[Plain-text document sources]
- - - -
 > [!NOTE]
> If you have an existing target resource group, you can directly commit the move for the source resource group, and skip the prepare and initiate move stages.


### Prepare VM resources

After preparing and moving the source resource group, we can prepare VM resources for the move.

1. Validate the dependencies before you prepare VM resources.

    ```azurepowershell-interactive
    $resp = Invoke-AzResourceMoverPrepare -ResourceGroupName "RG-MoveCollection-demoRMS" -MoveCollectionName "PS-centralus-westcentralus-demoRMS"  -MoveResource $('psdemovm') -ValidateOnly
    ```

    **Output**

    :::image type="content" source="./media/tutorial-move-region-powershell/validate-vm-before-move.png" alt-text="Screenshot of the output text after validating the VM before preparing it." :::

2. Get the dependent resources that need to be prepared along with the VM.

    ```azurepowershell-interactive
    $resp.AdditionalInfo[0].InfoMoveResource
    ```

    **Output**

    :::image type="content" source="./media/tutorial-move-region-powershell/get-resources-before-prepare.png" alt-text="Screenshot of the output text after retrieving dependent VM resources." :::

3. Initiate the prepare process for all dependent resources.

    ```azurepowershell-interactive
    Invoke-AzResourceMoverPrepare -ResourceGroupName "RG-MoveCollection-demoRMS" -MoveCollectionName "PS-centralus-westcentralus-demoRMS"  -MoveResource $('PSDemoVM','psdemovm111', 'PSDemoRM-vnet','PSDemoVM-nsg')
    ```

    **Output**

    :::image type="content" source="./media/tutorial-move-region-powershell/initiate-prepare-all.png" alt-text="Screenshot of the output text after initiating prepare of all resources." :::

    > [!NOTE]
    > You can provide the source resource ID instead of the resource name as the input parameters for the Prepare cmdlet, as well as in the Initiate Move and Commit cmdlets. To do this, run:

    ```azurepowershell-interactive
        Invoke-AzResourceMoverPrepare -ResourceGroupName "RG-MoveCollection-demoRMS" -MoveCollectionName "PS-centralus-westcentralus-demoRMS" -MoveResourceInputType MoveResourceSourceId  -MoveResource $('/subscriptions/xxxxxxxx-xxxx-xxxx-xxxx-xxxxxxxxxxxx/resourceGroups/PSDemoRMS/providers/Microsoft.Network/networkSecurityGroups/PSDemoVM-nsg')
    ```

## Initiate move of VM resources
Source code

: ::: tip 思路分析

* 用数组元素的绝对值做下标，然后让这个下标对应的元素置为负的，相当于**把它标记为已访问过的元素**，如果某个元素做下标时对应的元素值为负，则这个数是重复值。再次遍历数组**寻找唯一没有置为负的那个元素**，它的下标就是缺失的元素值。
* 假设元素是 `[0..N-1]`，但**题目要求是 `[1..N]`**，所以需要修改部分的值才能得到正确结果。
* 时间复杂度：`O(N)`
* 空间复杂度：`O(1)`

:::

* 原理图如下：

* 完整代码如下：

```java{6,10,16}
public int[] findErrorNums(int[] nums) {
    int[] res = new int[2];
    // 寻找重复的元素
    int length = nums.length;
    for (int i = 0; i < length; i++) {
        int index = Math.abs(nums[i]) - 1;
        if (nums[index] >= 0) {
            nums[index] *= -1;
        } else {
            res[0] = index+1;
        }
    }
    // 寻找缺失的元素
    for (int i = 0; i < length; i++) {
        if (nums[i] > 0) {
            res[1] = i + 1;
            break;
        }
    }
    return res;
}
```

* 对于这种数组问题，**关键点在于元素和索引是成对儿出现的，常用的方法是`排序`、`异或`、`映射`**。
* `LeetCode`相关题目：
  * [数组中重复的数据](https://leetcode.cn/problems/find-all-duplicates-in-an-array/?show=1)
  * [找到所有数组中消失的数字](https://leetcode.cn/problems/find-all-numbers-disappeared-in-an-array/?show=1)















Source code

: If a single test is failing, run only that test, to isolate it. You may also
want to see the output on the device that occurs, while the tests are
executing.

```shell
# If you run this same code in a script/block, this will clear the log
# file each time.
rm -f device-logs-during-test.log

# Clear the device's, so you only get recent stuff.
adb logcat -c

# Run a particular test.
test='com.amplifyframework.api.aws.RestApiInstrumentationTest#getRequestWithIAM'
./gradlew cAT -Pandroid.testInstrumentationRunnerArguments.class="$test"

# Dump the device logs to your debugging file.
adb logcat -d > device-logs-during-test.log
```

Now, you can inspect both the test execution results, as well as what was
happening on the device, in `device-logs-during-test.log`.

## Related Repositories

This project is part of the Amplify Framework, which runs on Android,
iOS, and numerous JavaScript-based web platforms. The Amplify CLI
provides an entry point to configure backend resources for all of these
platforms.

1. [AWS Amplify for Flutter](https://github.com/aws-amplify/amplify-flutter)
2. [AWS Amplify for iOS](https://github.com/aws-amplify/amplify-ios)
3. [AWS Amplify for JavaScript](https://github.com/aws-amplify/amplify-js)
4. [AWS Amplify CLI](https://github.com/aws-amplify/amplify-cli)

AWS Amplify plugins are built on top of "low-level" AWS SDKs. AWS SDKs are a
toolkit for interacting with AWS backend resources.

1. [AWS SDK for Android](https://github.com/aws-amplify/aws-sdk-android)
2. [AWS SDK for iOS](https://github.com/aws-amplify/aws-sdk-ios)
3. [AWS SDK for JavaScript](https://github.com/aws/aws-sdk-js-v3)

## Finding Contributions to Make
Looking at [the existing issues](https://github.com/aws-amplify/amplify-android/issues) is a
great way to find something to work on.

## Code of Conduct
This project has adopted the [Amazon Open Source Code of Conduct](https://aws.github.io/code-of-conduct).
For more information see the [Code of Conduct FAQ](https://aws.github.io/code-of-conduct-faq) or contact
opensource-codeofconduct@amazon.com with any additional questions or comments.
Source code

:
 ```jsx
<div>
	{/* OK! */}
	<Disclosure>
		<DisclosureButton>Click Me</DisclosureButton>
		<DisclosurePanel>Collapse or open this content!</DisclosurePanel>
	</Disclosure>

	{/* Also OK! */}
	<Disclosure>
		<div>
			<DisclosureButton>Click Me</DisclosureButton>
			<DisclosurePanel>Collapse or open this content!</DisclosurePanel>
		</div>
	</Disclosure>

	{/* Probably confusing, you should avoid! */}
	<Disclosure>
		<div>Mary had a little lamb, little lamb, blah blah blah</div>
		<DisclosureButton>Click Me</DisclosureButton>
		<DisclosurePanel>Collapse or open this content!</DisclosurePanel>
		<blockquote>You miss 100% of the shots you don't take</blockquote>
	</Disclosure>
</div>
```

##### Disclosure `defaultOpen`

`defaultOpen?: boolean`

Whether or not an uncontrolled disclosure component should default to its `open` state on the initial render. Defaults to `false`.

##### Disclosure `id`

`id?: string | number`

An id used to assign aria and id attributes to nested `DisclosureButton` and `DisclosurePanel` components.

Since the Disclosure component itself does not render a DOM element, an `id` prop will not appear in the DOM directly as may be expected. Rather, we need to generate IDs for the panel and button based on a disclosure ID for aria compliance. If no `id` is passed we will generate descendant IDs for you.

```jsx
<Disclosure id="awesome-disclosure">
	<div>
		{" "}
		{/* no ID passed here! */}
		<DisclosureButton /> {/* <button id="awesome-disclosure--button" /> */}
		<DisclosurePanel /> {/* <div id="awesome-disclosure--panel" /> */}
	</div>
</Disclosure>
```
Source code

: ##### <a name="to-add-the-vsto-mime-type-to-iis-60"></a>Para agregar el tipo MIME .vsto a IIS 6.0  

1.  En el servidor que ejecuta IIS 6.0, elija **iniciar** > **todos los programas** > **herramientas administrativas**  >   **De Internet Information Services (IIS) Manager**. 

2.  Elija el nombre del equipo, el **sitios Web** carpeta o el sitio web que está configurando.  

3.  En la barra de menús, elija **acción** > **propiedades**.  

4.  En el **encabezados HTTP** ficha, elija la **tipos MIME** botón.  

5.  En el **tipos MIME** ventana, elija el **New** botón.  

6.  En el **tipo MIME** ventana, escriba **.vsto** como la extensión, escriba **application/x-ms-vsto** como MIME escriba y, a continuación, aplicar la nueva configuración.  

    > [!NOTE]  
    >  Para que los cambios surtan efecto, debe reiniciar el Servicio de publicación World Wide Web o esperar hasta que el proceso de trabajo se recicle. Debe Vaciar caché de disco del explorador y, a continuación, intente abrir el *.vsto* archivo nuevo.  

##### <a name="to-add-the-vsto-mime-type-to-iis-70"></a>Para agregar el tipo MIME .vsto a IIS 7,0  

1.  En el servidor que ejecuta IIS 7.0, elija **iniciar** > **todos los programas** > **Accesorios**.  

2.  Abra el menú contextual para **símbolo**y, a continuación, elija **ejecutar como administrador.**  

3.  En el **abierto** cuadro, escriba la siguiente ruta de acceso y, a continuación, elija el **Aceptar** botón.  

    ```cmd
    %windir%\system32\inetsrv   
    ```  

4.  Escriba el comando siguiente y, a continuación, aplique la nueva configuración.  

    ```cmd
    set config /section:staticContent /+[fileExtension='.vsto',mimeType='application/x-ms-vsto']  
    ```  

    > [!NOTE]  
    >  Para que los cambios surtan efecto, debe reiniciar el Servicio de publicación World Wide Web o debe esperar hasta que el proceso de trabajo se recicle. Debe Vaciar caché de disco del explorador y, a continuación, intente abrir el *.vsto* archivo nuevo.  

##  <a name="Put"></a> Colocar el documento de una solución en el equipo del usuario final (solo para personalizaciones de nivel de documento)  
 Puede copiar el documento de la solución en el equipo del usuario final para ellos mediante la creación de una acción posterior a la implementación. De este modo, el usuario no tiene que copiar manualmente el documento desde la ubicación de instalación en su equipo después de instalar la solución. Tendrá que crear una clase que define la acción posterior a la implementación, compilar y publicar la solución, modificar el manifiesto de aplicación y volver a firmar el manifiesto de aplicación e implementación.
- - - -
▶ _Problem statement_:
Across all the records above, find each line with "Debe" in it and copy it.

▶ _Reply_:
    >  Para que los cambios surtan efecto, debe reiniciar el Servicio de publicación World Wide Web o esperar hasta que el proceso de trabajo se recicle. Debe Vaciar caché de disco del explorador y, a continuación, intente abrir el *.vsto* archivo nuevo.  
    >  Para que los cambios surtan efecto, debe reiniciar el Servicio de publicación World Wide Web o debe esperar hasta que el proceso de trabajo se recicle. Debe Vaciar caché de disco del explorador y, a continuación, intente abrir el *.vsto* archivo nuevo.  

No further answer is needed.